Data excerpts:
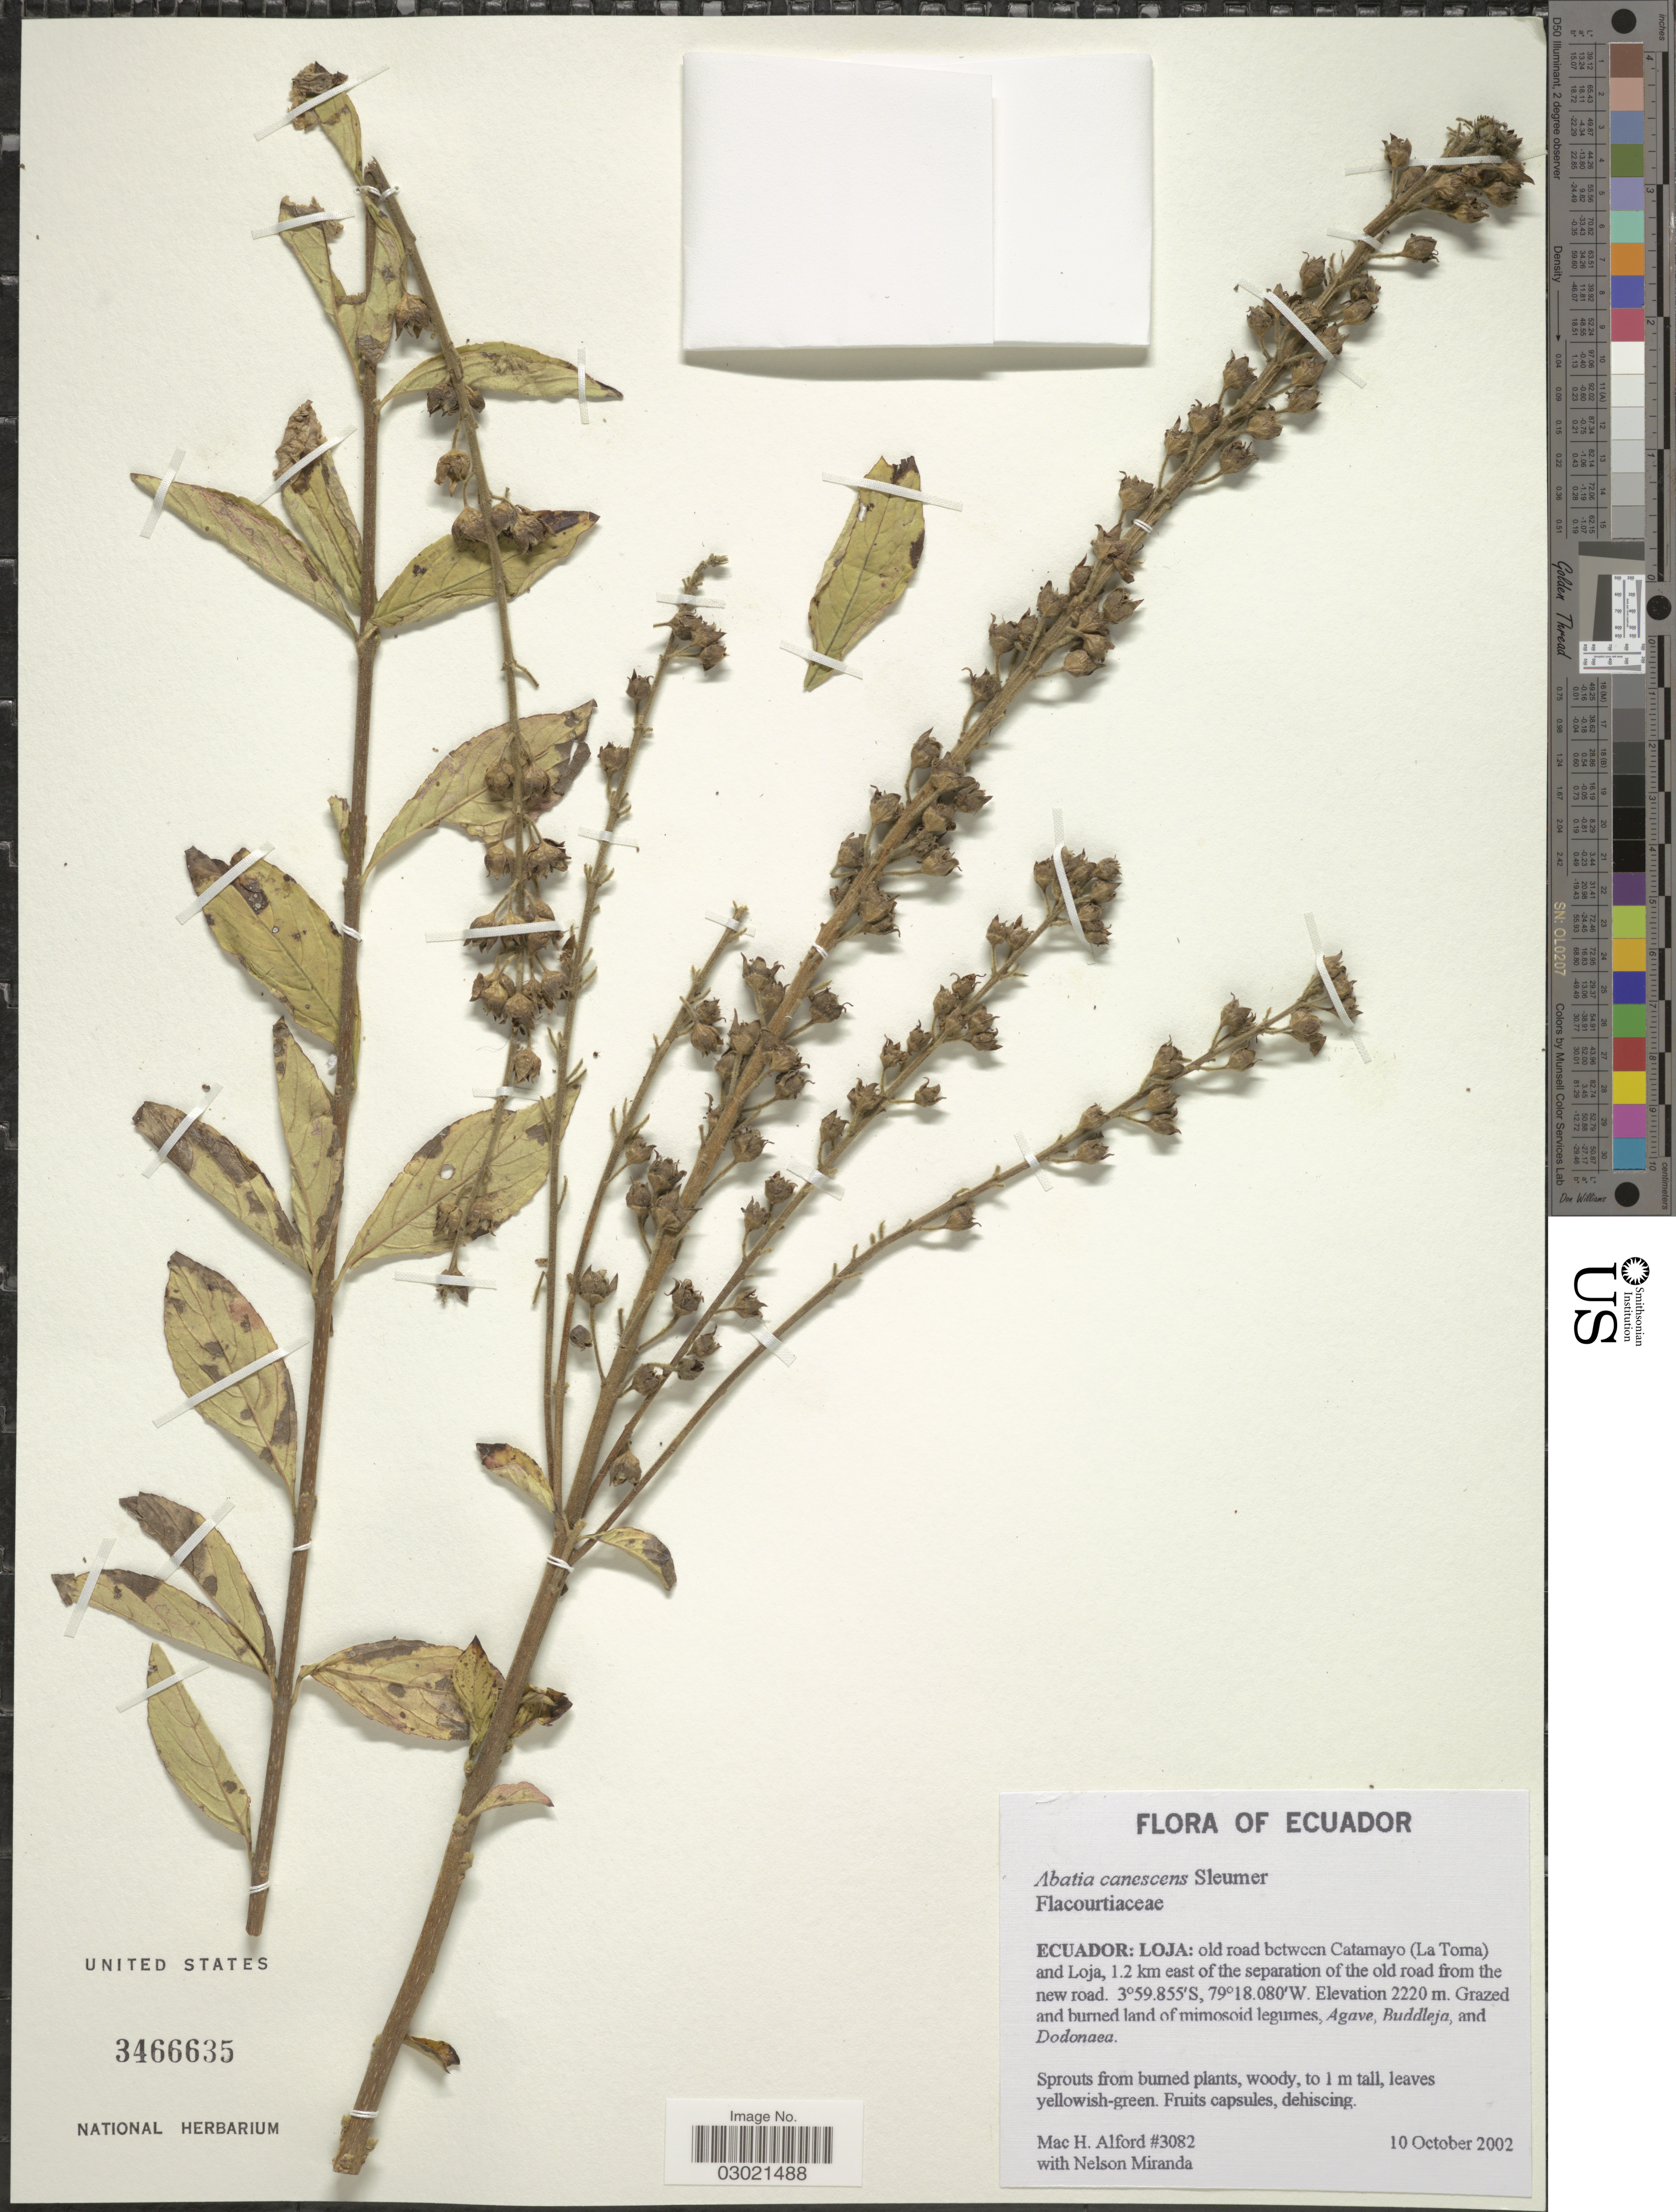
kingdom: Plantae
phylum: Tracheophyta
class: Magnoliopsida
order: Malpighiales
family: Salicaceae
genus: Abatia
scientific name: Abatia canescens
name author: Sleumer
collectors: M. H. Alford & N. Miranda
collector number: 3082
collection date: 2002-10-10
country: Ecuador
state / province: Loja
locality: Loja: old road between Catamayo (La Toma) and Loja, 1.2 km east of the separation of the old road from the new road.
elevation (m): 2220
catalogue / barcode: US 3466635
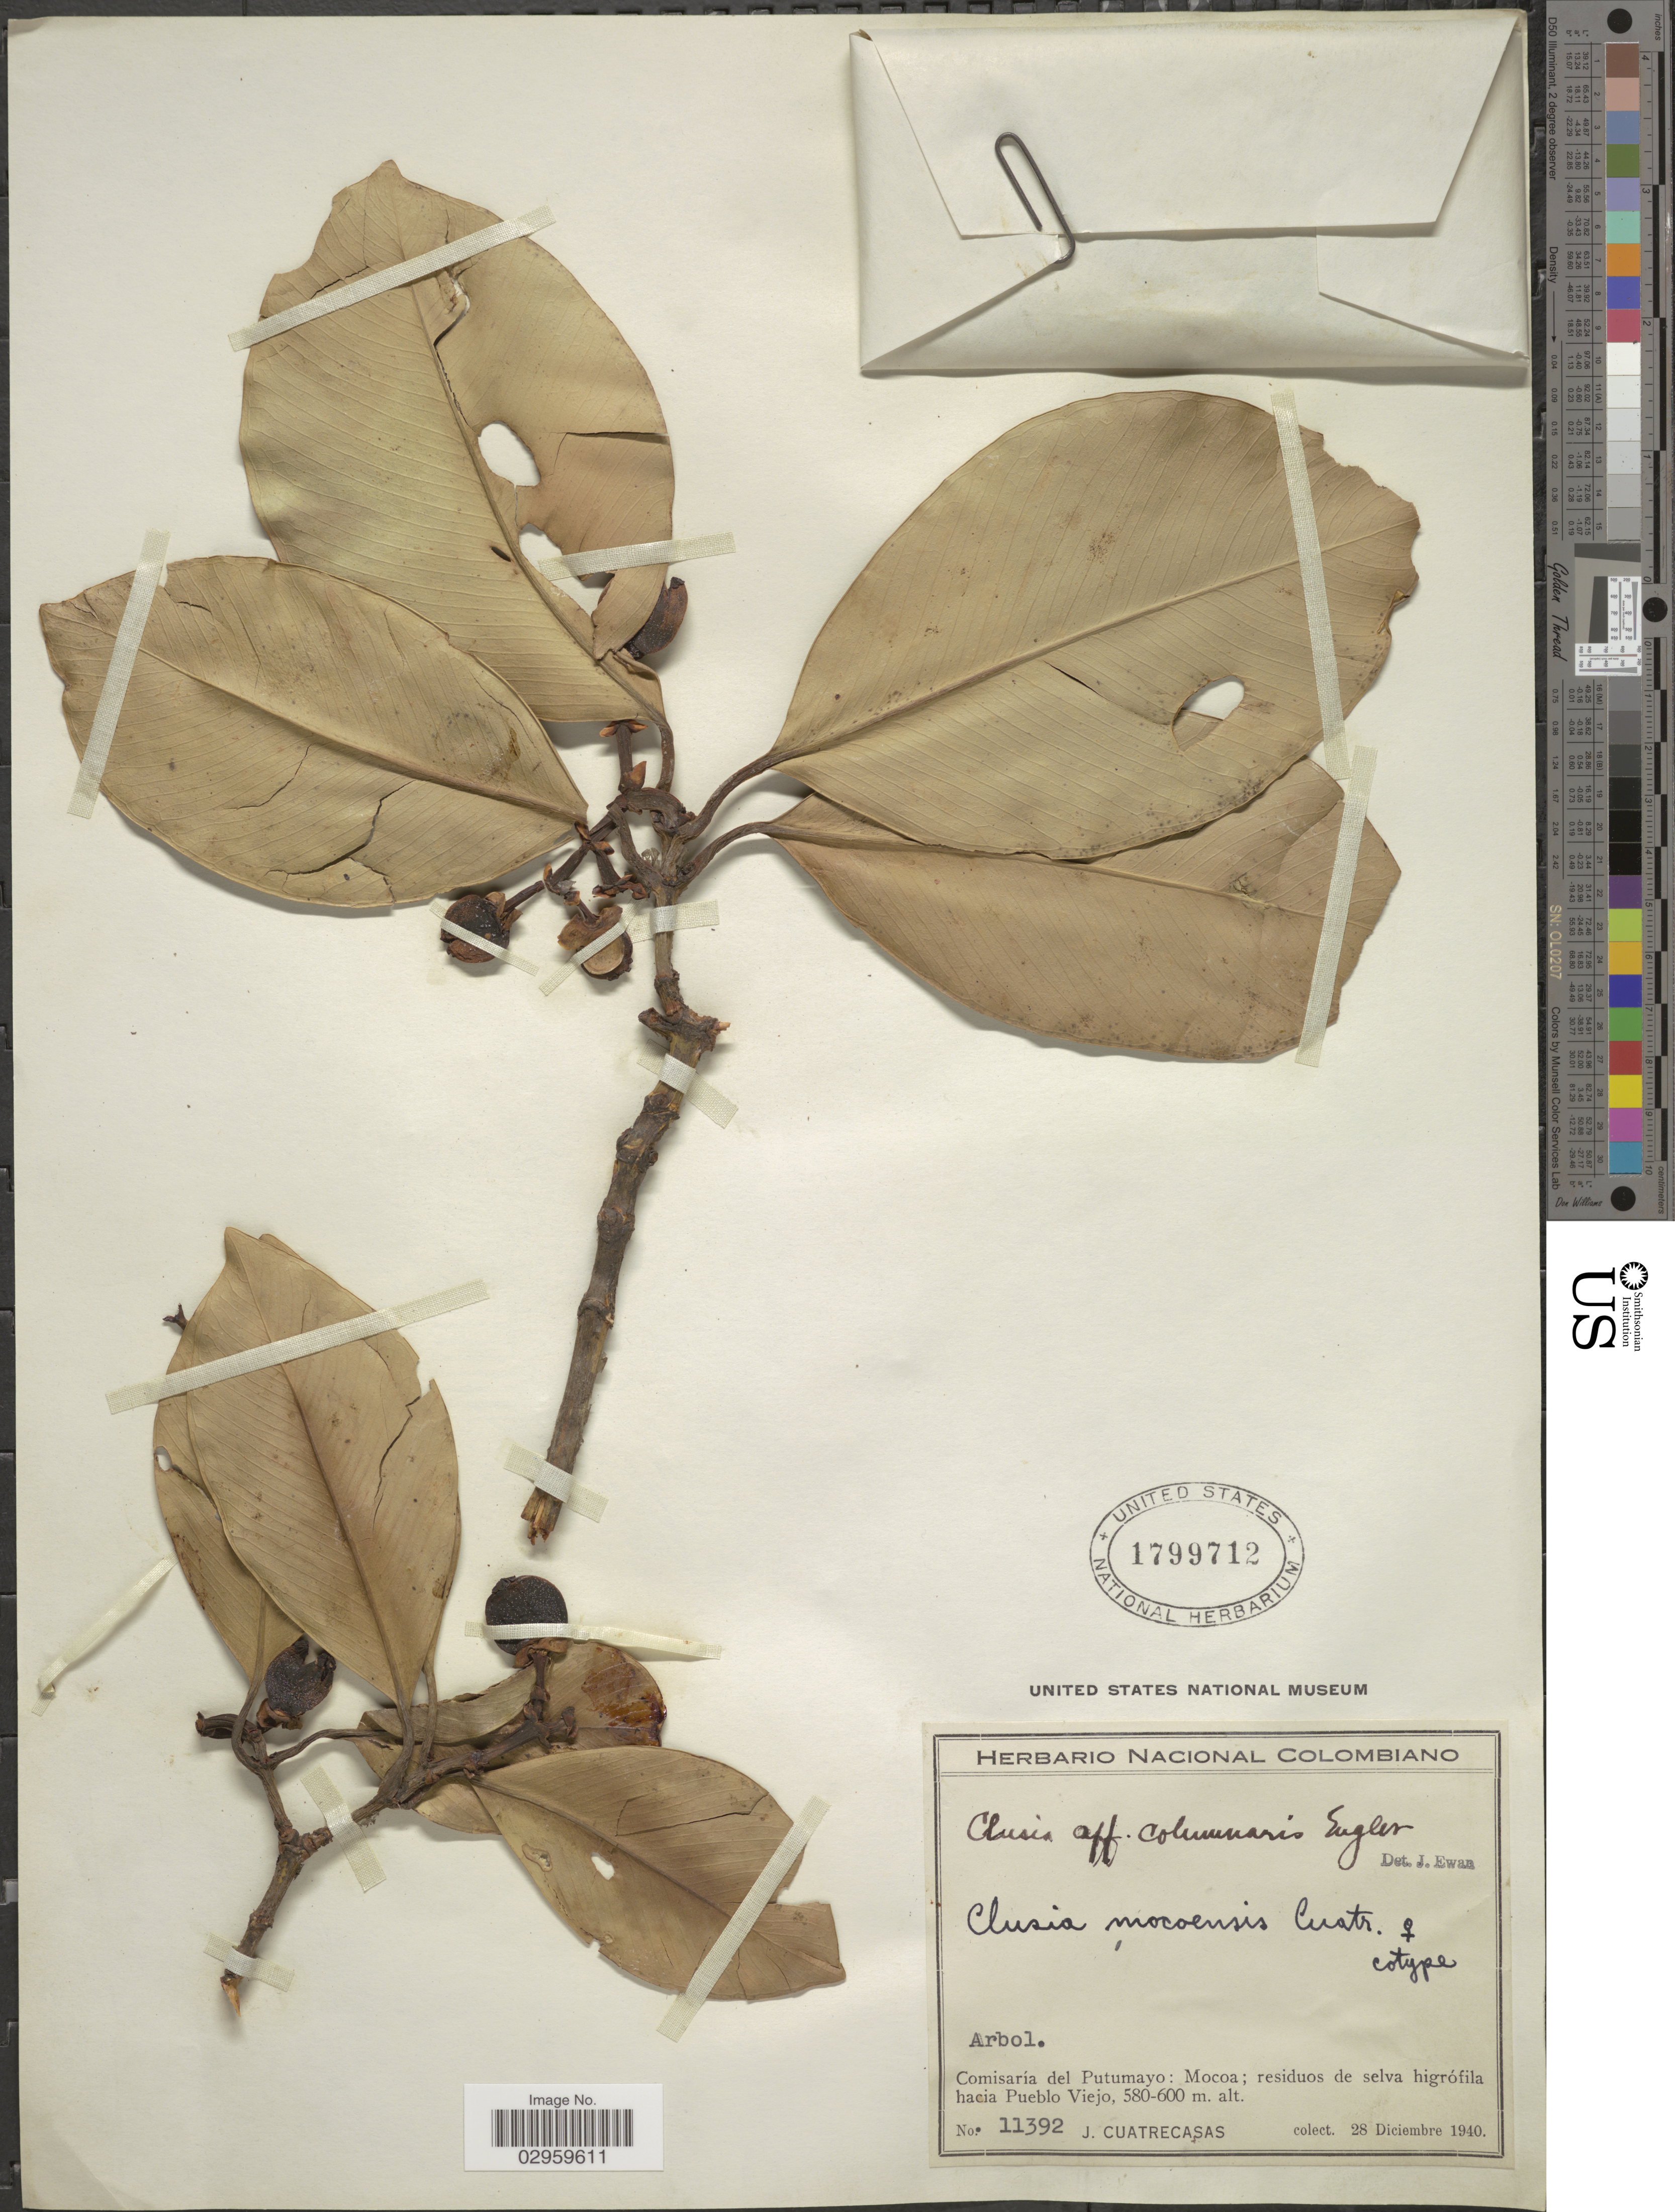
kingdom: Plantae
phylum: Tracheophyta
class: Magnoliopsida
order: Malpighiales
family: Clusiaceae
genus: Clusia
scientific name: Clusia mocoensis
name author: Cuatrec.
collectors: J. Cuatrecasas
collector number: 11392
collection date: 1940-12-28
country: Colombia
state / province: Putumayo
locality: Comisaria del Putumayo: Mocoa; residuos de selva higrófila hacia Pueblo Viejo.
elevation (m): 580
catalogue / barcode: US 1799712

[Instructions for the task]
Copy the text lines of every record above without any changes, and omit the pictures from your answer.

[Solution]
kingdom: Plantae
phylum: Tracheophyta
class: Magnoliopsida
order: Malpighiales
family: Salicaceae
genus: Abatia
scientific name: Abatia canescens
name author: Sleumer
collectors: M. H. Alford & N. Miranda
collector number: 3082
collection date: 2002-10-10
country: Ecuador
state / province: Loja
locality: Loja: old road between Catamayo (La Toma) and Loja, 1.2 km east of the separation of the old road from the new road.
elevation (m): 2220
catalogue / barcode: US 3466635
kingdom: Plantae
phylum: Tracheophyta
class: Magnoliopsida
order: Malpighiales
family: Clusiaceae
genus: Clusia
scientific name: Clusia mocoensis
name author: Cuatrec.
collectors: J. Cuatrecasas
collector number: 11392
collection date: 1940-12-28
country: Colombia
state / province: Putumayo
locality: Comisaria del Putumayo: Mocoa; residuos de selva higrófila hacia Pueblo Viejo.
elevation (m): 580
catalogue / barcode: US 1799712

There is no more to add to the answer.